**Try it:**
The answer is all of the entries below, repeated exactly and free of pictures.

**Material provided:**

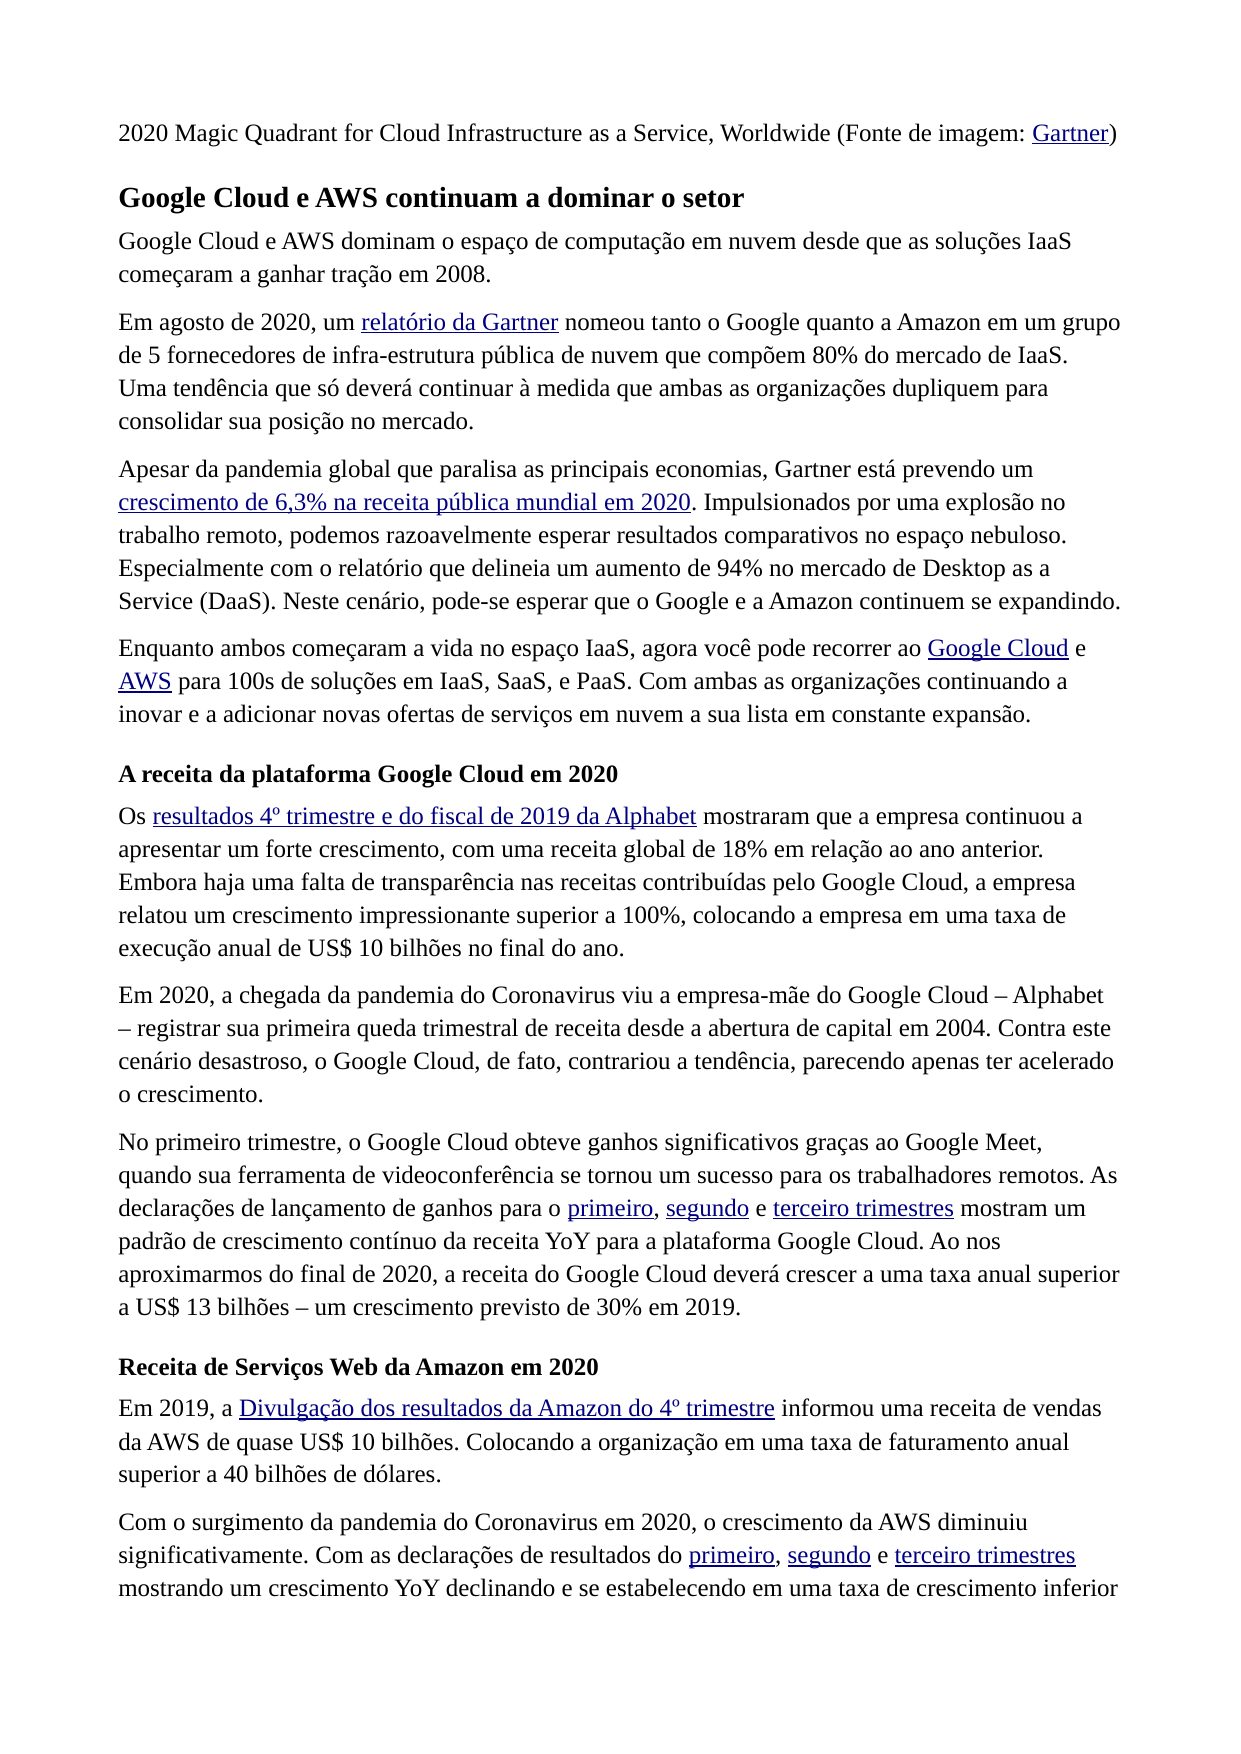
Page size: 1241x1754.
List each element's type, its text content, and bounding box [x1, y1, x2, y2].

text No primeiro trimestre, o Google Cloud obteve ganhos significativos graças ao Google Meet, quando sua ferramenta de videoconferência se tornou um sucesso para os trabalhadores remotos. As declarações de lançamento de ganhos para o primeiro, segundo e terceiro trimestres mostram um padrão de crescimento contínuo da receita YoY para a plataforma Google Cloud. Ao nos aproximarmos do final de 2020, a receita do Google Cloud deverá crescer a uma taxa anual superior a US$ 13 bilhões – um crescimento previsto de 30% em 2019. [118, 1127, 1122, 1321]
text Os resultados 4º trimestre e do fiscal de 2019 da Alphabet mostraram que a empresa continuou a apresentar um forte crescimento, com uma receita global de 18% em relação ao ano anterior. Embora haja uma falta de transparência nas receitas contribuídas pelo Google Cloud, a empresa relatou um crescimento impressionante superior a 100%, colocando a empresa em uma taxa de execução anual de US$ 10 bilhões no final do ano. [118, 801, 1122, 962]
text Enquanto ambos começaram a vida no espaço IaaS, agora você pode recorrer ao Google Cloud e AWS para 100s de soluções em IaaS, SaaS, e PaaS. Com ambas as organizações continuando a inovar e a adicionar novas ofertas de serviços em nuvem a sua lista em constante expansão. [118, 633, 1122, 728]
subtitle Receita de Serviços Web da Amazon em 2020 [118, 1352, 1122, 1381]
text Em agosto de 2020, um relatório da Gartner nomeou tanto o Google quanto a Amazon em um grupo de 5 fornecedores de infra-estrutura pública de nuvem que compõem 80% do mercado de IaaS. Uma tendência que só deverá continuar à medida que ambas as organizações dupliquem para consolidar sua posição no mercado. [118, 307, 1122, 435]
text Google Cloud e AWS dominam o espaço de computação em nuvem desde que as soluções IaaS começaram a ganhar tração em 2008. [118, 226, 1122, 288]
text 2020 Magic Quadrant for Cloud Infrastructure as a Service, Worldwide (Fonte de imagem: Gartner) [118, 118, 1122, 147]
subtitle Google Cloud e AWS continuam a dominar o setor [118, 180, 1122, 214]
text Com o surgimento da pandemia do Coronavirus em 2020, o crescimento da AWS diminuiu significativamente. Com as declarações de resultados do primeiro, segundo e terceiro trimestres mostrando um crescimento YoY declinando e se estabelecendo em uma taxa de crescimento inferior [118, 1507, 1122, 1602]
subtitle A receita da plataforma Google Cloud em 2020 [118, 759, 1122, 788]
text Em 2020, a chegada da pandemia do Coronavirus viu a empresa-mãe do Google Cloud – Alphabet – registrar sua primeira queda trimestral de receita desde a abertura de capital em 2004. Contra este cenário desastroso, o Google Cloud, de fato, contrariou a tendência, parecendo apenas ter acelerado o crescimento. [118, 980, 1122, 1108]
text Apesar da pandemia global que paralisa as principais economias, Gartner está prevendo um crescimento de 6,3% na receita pública mundial em 2020. Impulsionados por uma explosão no trabalho remoto, podemos razoavelmente esperar resultados comparativos no espaço nebuloso. Especialmente com o relatório que delineia um aumento de 94% no mercado de Desktop as a Service (DaaS). Neste cenário, pode-se esperar que o Google e a Amazon continuem se expandindo. [118, 454, 1122, 614]
text Em 2019, a Divulgação dos resultados da Amazon do 4º trimestre informou uma receita de vendas da AWS de quase US$ 10 bilhões. Colocando a organização em uma taxa de faturamento anual superior a 40 bilhões de dólares. [118, 1393, 1122, 1488]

**Solution to this problem:**
Page size: 1241x1754.
List each element's type, its text content, and bounding box [x1, y1, x2, y2].

text No primeiro trimestre, o Google Cloud obteve ganhos significativos graças ao Google Meet, quando sua ferramenta de videoconferência se tornou um sucesso para os trabalhadores remotos. As declarações de lançamento de ganhos para o primeiro, segundo e terceiro trimestres mostram um padrão de crescimento contínuo da receita YoY para a plataforma Google Cloud. Ao nos aproximarmos do final de 2020, a receita do Google Cloud deverá crescer a uma taxa anual superior a US$ 13 bilhões – um crescimento previsto de 30% em 2019. [118, 1127, 1122, 1321]
text Os resultados 4º trimestre e do fiscal de 2019 da Alphabet mostraram que a empresa continuou a apresentar um forte crescimento, com uma receita global de 18% em relação ao ano anterior. Embora haja uma falta de transparência nas receitas contribuídas pelo Google Cloud, a empresa relatou um crescimento impressionante superior a 100%, colocando a empresa em uma taxa de execução anual de US$ 10 bilhões no final do ano. [118, 801, 1122, 962]
text Enquanto ambos começaram a vida no espaço IaaS, agora você pode recorrer ao Google Cloud e AWS para 100s de soluções em IaaS, SaaS, e PaaS. Com ambas as organizações continuando a inovar e a adicionar novas ofertas de serviços em nuvem a sua lista em constante expansão. [118, 633, 1122, 728]
subtitle Receita de Serviços Web da Amazon em 2020 [118, 1352, 1122, 1381]
text Em agosto de 2020, um relatório da Gartner nomeou tanto o Google quanto a Amazon em um grupo de 5 fornecedores de infra-estrutura pública de nuvem que compõem 80% do mercado de IaaS. Uma tendência que só deverá continuar à medida que ambas as organizações dupliquem para consolidar sua posição no mercado. [118, 307, 1122, 435]
text Google Cloud e AWS dominam o espaço de computação em nuvem desde que as soluções IaaS começaram a ganhar tração em 2008. [118, 226, 1122, 288]
text 2020 Magic Quadrant for Cloud Infrastructure as a Service, Worldwide (Fonte de imagem: Gartner) [118, 118, 1122, 147]
subtitle Google Cloud e AWS continuam a dominar o setor [118, 180, 1122, 214]
text Com o surgimento da pandemia do Coronavirus em 2020, o crescimento da AWS diminuiu significativamente. Com as declarações de resultados do primeiro, segundo e terceiro trimestres mostrando um crescimento YoY declinando e se estabelecendo em uma taxa de crescimento inferior [118, 1507, 1122, 1602]
subtitle A receita da plataforma Google Cloud em 2020 [118, 759, 1122, 788]
text Em 2020, a chegada da pandemia do Coronavirus viu a empresa-mãe do Google Cloud – Alphabet – registrar sua primeira queda trimestral de receita desde a abertura de capital em 2004. Contra este cenário desastroso, o Google Cloud, de fato, contrariou a tendência, parecendo apenas ter acelerado o crescimento. [118, 980, 1122, 1108]
text Apesar da pandemia global que paralisa as principais economias, Gartner está prevendo um crescimento de 6,3% na receita pública mundial em 2020. Impulsionados por uma explosão no trabalho remoto, podemos razoavelmente esperar resultados comparativos no espaço nebuloso. Especialmente com o relatório que delineia um aumento de 94% no mercado de Desktop as a Service (DaaS). Neste cenário, pode-se esperar que o Google e a Amazon continuem se expandindo. [118, 454, 1122, 614]
text Em 2019, a Divulgação dos resultados da Amazon do 4º trimestre informou uma receita de vendas da AWS de quase US$ 10 bilhões. Colocando a organização em uma taxa de faturamento anual superior a 40 bilhões de dólares. [118, 1393, 1122, 1488]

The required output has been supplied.